- DIRECTIONS -
In the article on how the coronavirus spreads, what do researchers believe is the main way the virus spreads?

- SELECTED EXCERPT -
◇ ◇ ◇ ◇
How does the coronavirus spread? Expert consensus builds

Researchers are beginning to arrive at an answer to the question: how does the coronavirus spread?

As data on COVID-19 builds, a consensus is emerging about the key question: how does the coronavirus spread?

The Wall Street Journal interviewed scientists and public health experts to distill the current state of play on how to prevent the coronavirus from spreading.

How Does the Coronavirus Spread?

Research suggests that up close, person-to-person interactions for prolonged periods of time are the most likely route of coronavirus transmission.

Coronavirus spread in such scenarios may be exacerbated by loudly talking, yelling, or singing. Being inside, or in a place with poor ventilation, may increase the chance of infection, too. That’s because researchers believe that the main way coronavirus spreads is through respiratory droplets. 

Respiratory droplets are formed whenever people exhale — and you’ve actually seen them. On cold days, you can “see your breath” because the cold air causes these tiny droplets to condense into visible clouds — in a car, you’ve probably seen the windows fog up just from breathing normally.

Now, picture thousands of virus particles — picked up in your lungs, throat, or nose — packed into every droplet. (Maybe think twice about hot-boxing during a pandemic.)

When we talk, laugh, sing, yell, cough, or sneeze, these droplets become little virus spaceships, traveling through the space between people and potentially finding a vulnerable place to take hold. 

If enough virus particles make their way to your respiratory cells, then they can utilize their infamous spike protein, rend your cells membranes, and begin replicating like crazy.
◇ ◇ ◇ ◇
- DATA EXCERPTS -
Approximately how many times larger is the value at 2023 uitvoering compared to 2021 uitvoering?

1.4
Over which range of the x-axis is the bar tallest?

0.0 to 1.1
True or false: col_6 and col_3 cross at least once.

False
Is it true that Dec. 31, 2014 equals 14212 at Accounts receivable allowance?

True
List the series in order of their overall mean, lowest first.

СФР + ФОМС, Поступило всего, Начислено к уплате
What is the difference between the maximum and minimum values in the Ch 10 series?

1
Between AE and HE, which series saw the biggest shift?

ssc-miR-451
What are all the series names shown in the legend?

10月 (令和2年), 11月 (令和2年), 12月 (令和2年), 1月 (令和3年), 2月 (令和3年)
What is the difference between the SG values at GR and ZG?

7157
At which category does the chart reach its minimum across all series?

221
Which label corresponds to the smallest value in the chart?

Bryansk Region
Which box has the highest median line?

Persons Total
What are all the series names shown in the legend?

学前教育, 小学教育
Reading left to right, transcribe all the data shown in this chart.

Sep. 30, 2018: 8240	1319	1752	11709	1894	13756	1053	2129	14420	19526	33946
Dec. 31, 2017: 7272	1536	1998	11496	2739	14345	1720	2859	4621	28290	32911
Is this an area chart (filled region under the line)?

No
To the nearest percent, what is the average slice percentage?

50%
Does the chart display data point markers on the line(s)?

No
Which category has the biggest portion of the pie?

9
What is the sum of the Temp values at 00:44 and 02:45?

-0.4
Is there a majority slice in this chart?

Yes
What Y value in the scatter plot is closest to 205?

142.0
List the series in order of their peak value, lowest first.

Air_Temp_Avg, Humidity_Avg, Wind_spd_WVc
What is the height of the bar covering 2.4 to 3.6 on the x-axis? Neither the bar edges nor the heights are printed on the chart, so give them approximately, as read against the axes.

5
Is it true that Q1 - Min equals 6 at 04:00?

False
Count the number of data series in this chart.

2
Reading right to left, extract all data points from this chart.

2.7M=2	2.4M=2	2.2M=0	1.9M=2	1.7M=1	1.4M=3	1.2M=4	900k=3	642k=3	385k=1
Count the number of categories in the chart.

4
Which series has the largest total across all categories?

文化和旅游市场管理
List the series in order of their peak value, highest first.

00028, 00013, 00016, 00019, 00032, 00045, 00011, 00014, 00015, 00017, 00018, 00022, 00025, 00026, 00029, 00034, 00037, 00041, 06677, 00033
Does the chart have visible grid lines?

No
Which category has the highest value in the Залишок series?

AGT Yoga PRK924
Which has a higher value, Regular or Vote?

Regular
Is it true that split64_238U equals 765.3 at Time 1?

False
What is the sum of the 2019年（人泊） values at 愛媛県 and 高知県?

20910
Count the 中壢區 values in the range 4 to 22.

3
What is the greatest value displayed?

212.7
◇ ◇ ◇ ◇
- PROBLEM SOLUTION -
Through respiratory droplets.